▶ [EXERCISE TASKS]
1) Answer these questions from the passage on Treasury notes:
(a) What was the upper limit on the total amount of Demand Notes that could be issued?
(b) What did importers use Demand Notes to pay in place of gold coin?
(c) For what term and at what interest rate were the notes under the third authorization issued?
2) Write a continuation of the passage on Treasury notes, starting after its final sentence.
— Begin QUOTED TEXT —
The second option was for the Treasury to issue notes of less than $50 in value, which did not bear interest but could possibly be exchanged for gold coin. (The laws of July 17 and Aug. 5, 1861, did not actually state that the notes could be exchanged for gold but Secretary Chase persuaded the banks to pay out specie for the notes.) The “Demand Notes,” as they were called, could be used to pay any government obligation, including the all-important customs duties, which normally had to be paid in gold coin. The amount to be issued under this provision could not exceed $50 million and notes of less than $10 in value could not be printed.

With respect to the Demand Notes, it seems to be a belief among some historians and collectors that when specie payments stopped at the end of 1861 these notes were somehow fiat money, no longer backed by the government. This is not quite true as they were still receivable for customs duties and were so used by importers in lieu of gold coin. Because of this fact, Demand Notes remained essentially at par with gold although fiat money in a technical sense.

The third authorization concerned Treasury notes, again of less than $50 in value (i.e. a $10 or $20 note), to be issued for one year at 3.65 percent interest. In this case the interest would be paid in a lump sum when the note was surrendered. The “3.65” notes were not to be convertible for specie but could be exchanged, under certain conditions, for the “7.3 – 20s” mentioned above or directly for bonds.
— End QUOTED TEXT —
— Begin DATA ENTRIES —
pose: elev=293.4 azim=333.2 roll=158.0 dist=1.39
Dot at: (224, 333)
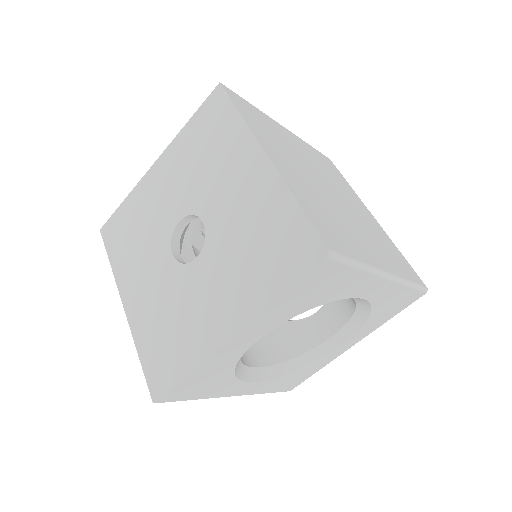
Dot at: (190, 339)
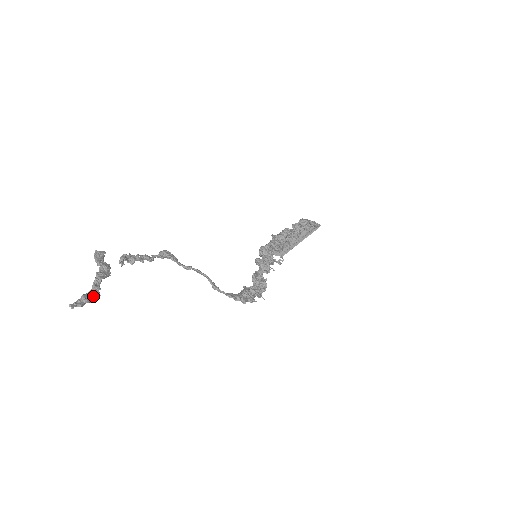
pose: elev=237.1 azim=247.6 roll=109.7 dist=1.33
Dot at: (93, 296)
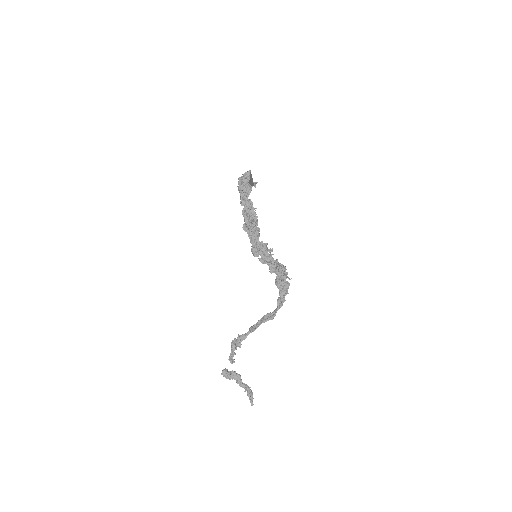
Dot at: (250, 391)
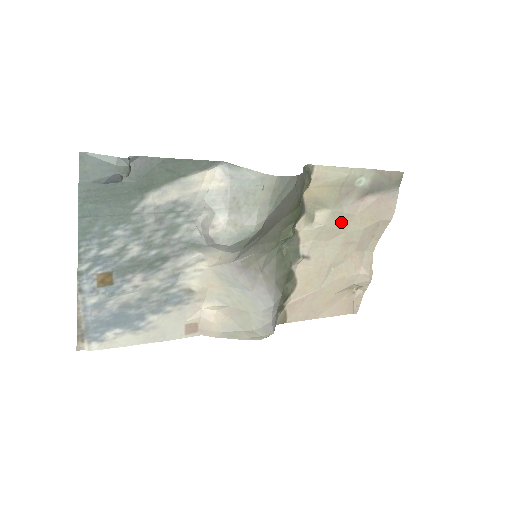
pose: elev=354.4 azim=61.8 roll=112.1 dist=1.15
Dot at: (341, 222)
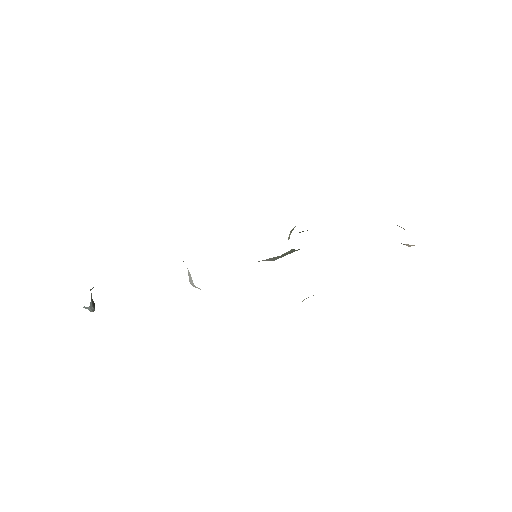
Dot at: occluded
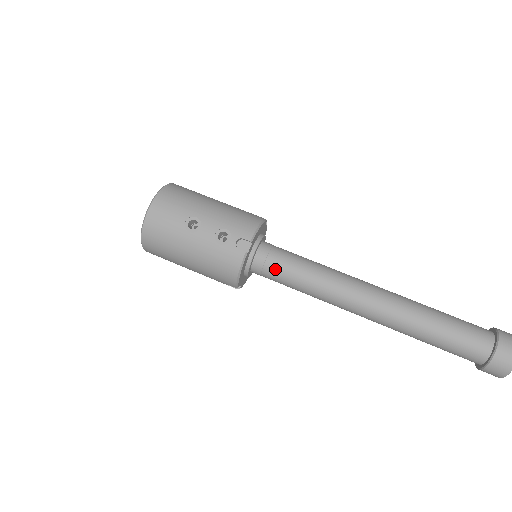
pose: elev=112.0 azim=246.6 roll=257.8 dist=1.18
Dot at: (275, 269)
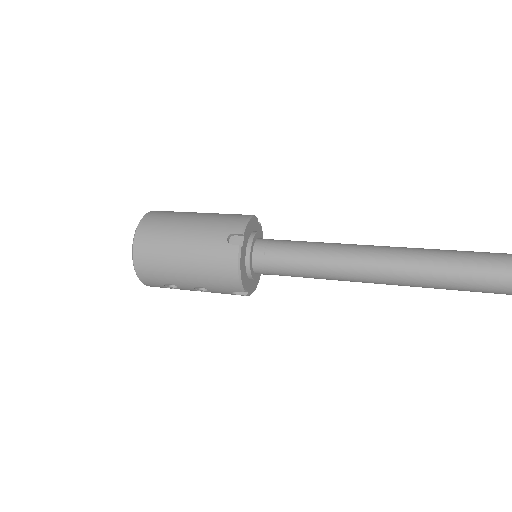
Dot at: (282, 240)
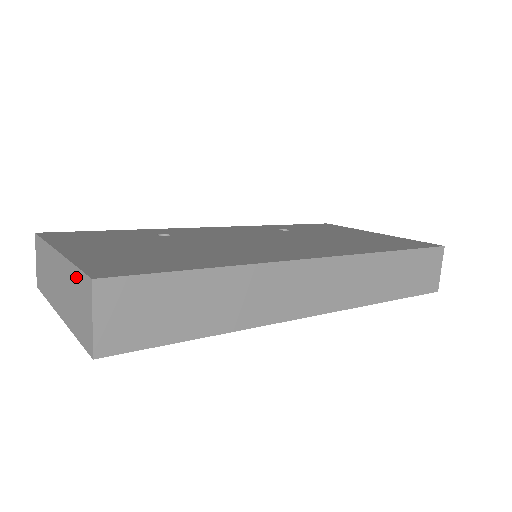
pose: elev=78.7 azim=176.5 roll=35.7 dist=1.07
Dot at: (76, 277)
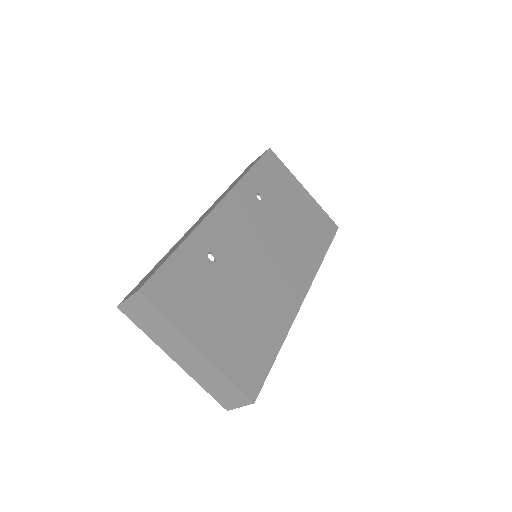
— End DATA ENTRIES —
▶ [EXERCISE RESPONSES]
1)
(a) $50 million.
(b) Customs duties.
(c) One year, at 3.65 percent interest.

2)
The last proviso concerned $10 and $20 notes being issued at 6 percent interest, with a fixed limit of $20 million. These could also be used in payment for any government obligation; they could not, however, be exchanged for specie. This was essentially an update of the March 2 law, but with smaller denominations than $50. (The Treasury did not use this authorization or the preceding one in 1861.)

Just as the ink was drying on the July 17 legislation, the Battle of Bull Run (Manassas) caused a shock wave to reverberate at the Capital; families had driven out by buggy from Washington to watch the Confederates being routed by the superior Union army under General Irwin MacDowell but the opposite proved true and the result was a headlong flight by army and civilians back to safety.

The trauma of Bull Run is well reflected in Congressional debates that occurred in the latter part of July 1861. By now it was clear that even the July 17 law was inadequate to handle the anticipated currency problems and influential Congressmen again met with Treasury Secretary Chase to see what needed to be done.

The result of the new discussions was a law signed by the President on Aug. 5, only 19 days after the preceding legislation. The key provisions of this new act included permission to omit the Treasury seal and that Demand Notes of $5 could now be issued. That a $5 note was authorized meant that the government was clearly intending to put the Demand Notes into normal commercial affairs and not just reserve them for government payments.

The omission of the Treasury Seal was merely a device for saving time. It appears that this special printing step delayed delivery of the bills unduly and therefore had to be omitted.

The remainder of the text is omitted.